Mrs. BookFox gasped when she saw all the books. Yes, they sort of obscured our couch.
I was also happy to meet Scott Esposito for the first time. He was handing out cards for The Quarterly Conversation. He told me I didn’t look at all like what he had imagined. Which is okay, because I felt the same about him. Isn’t that weird? Meeting someone you’ve been reading and emailing for years. But it was great talking with him. Other bloggers and authors are lurking about, and I just need to run into them (Laila Lalami! and Dan Wickett! And Carolyn Kellogg, and Mark Sarvas, and Ron Hogan, and I know there are more of you out there)
I also had quite a long talk with Jeanne Leiby, the new editor of the Southern Review, so probably cheap pharmacy later on in the week, after a few time sensitive posts, I’ll offer up that interview.
I only attended one seminar, rather late in the day, from four to five. It was given by Anita Fore, who titled her seminar, “The Dime: Ten Trends to Avoid in Book Contracts.” Fore is a lawyer who specializes in helping authors avoid getting ripped off (that’s the blunt description).
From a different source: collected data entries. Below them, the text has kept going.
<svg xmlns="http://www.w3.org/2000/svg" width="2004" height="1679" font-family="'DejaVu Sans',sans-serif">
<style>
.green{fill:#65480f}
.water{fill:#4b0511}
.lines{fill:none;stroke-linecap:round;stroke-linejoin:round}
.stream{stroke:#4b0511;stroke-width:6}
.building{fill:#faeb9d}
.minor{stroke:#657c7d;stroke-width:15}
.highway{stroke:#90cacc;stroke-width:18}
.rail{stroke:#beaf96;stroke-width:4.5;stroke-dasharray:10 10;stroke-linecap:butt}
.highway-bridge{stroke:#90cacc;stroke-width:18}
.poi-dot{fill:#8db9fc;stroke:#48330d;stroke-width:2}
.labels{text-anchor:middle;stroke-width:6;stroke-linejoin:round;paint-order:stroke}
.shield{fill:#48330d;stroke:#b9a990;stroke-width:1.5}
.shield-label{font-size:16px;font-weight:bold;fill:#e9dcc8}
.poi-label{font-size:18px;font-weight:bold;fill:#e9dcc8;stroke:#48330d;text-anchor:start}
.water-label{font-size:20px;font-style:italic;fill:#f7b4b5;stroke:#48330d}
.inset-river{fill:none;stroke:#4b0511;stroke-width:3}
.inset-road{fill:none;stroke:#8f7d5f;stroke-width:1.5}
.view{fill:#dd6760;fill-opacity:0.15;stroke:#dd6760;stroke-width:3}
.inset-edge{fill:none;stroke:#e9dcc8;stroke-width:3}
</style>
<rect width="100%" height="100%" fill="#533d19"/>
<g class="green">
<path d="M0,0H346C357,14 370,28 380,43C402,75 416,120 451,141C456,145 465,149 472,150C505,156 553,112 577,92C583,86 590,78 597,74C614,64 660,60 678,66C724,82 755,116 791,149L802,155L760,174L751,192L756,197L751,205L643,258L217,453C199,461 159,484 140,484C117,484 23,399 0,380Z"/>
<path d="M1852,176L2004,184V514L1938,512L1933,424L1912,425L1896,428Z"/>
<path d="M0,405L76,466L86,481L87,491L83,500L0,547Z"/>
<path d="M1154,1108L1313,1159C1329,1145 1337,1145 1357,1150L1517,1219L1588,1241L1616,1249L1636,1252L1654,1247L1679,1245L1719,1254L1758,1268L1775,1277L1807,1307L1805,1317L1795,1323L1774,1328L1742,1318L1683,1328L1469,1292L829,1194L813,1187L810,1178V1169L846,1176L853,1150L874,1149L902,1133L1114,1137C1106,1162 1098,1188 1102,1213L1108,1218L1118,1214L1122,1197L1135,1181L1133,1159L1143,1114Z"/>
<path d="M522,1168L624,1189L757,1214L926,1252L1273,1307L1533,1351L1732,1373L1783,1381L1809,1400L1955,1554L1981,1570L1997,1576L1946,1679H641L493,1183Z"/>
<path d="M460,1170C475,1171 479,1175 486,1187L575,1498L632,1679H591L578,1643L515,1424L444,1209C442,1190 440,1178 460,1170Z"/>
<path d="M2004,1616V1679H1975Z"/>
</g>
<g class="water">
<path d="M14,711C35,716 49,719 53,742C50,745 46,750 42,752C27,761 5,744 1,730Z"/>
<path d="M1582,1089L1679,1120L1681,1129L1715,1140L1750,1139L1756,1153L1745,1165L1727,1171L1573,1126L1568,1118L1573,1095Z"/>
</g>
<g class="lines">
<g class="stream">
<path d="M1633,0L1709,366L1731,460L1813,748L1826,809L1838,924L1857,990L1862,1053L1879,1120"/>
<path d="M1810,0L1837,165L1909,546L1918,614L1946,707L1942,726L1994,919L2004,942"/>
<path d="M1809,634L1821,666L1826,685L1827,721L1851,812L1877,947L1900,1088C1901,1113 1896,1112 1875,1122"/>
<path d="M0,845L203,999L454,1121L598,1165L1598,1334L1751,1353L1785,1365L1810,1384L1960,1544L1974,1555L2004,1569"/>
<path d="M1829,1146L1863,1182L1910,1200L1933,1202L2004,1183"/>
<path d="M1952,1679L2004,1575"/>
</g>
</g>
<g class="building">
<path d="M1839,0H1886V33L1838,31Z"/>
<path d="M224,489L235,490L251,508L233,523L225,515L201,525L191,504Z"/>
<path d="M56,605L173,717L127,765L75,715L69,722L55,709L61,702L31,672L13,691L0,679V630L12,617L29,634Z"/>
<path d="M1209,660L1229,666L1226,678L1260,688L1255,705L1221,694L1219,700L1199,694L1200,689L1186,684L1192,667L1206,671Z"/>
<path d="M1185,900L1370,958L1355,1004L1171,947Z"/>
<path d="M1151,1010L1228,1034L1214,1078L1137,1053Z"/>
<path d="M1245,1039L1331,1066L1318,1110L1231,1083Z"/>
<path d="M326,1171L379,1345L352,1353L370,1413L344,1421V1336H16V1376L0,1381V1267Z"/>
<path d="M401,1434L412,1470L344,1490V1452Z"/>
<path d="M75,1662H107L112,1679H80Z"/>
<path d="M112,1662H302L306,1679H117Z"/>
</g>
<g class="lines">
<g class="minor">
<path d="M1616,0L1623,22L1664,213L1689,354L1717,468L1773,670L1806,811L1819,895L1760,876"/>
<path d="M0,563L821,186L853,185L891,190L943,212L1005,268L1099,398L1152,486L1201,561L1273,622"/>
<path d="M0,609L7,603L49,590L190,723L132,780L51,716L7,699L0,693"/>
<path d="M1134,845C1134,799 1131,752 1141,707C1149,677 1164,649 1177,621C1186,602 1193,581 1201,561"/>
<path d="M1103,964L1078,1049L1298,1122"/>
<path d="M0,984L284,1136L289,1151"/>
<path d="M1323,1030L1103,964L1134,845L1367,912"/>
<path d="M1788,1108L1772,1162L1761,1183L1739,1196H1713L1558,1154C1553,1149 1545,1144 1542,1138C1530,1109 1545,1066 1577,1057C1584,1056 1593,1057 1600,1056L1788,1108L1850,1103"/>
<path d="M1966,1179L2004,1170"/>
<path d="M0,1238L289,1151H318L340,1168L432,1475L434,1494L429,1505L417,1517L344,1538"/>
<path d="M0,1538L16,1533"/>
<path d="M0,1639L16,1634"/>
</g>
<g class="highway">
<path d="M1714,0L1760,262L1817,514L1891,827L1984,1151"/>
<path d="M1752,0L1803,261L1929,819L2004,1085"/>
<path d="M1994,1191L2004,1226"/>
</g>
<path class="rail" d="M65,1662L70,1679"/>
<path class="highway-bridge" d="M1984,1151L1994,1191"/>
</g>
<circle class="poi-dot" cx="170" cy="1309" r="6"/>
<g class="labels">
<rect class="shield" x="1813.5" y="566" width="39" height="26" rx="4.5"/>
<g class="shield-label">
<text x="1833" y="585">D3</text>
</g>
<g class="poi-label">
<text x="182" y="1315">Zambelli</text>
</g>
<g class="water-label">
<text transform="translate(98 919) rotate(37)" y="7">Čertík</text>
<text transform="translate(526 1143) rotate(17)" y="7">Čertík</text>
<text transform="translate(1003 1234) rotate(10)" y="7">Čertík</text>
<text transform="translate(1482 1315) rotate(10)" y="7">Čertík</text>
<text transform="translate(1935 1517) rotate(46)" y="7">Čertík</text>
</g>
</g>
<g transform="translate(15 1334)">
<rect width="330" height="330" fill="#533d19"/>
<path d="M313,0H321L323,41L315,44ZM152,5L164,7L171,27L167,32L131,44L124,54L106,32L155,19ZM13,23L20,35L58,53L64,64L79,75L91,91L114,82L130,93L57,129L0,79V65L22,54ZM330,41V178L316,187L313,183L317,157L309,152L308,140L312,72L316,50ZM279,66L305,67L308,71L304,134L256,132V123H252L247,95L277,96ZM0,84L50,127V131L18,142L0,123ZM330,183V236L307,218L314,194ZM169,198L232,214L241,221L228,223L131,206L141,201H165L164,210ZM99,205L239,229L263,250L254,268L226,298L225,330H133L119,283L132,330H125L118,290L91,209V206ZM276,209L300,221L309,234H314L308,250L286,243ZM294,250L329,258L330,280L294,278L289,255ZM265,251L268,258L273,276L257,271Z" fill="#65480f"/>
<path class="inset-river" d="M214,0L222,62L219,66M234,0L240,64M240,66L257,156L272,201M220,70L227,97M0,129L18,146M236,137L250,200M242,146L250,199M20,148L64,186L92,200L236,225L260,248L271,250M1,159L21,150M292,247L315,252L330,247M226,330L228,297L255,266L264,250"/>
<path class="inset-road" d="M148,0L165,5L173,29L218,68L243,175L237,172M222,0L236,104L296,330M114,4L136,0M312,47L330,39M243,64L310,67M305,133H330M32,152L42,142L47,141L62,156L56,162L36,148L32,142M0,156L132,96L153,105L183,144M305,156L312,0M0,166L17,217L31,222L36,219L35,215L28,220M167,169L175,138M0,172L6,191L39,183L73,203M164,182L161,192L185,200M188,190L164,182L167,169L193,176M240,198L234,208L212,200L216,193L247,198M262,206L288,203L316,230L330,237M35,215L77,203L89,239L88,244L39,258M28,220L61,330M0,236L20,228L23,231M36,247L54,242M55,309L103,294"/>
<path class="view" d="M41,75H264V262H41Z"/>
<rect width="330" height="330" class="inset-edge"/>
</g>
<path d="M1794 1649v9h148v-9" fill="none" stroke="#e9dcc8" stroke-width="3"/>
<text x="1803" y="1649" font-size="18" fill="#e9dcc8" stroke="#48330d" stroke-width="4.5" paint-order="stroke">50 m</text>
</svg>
There are a ridiculous number of loopholes, and apparantly a large number of rather unscrupulous publishers who attempt to exploit them. It was all rather lawyerish stuff, and not the most exciting material, but an eye-opener into the difficulties of negotiating book contracts. I’ll give you the truncated version of the seminar:
- Reserve your multimedia rights.
- Don’t let the publisher forestall a payment until the book’s publication date.
- Negotiate for bonus advances if your book earns back its advance within a year.
- Don’t let the publisher combine accounts for multiple books (or else a successful book will be used to pay off the losses from a book that didn’t earn its advance).
- Insert the “1st Proceeds Clause,” which says you can shop your novel around if the contracted publisher decide to pass.
- Get royalties off the retail price, not net sales.
- Add an “Out of Print” clause so you can wrestle your book’s rights back once the publisher stops promoting it.
- Include the phrase: “An unearned advance shall not be deemed an overpayment.”
Many other helpful tidbits, but those were some of the best ones. The lesson: get a great agent. And maybe run the contract past an additional lawyer or two.
My video editor is currently hard at work on all the footage we nabbed, so I should be getting some video up on Saturday and Sunday and probably have enough pieces left over for posts during the week as well.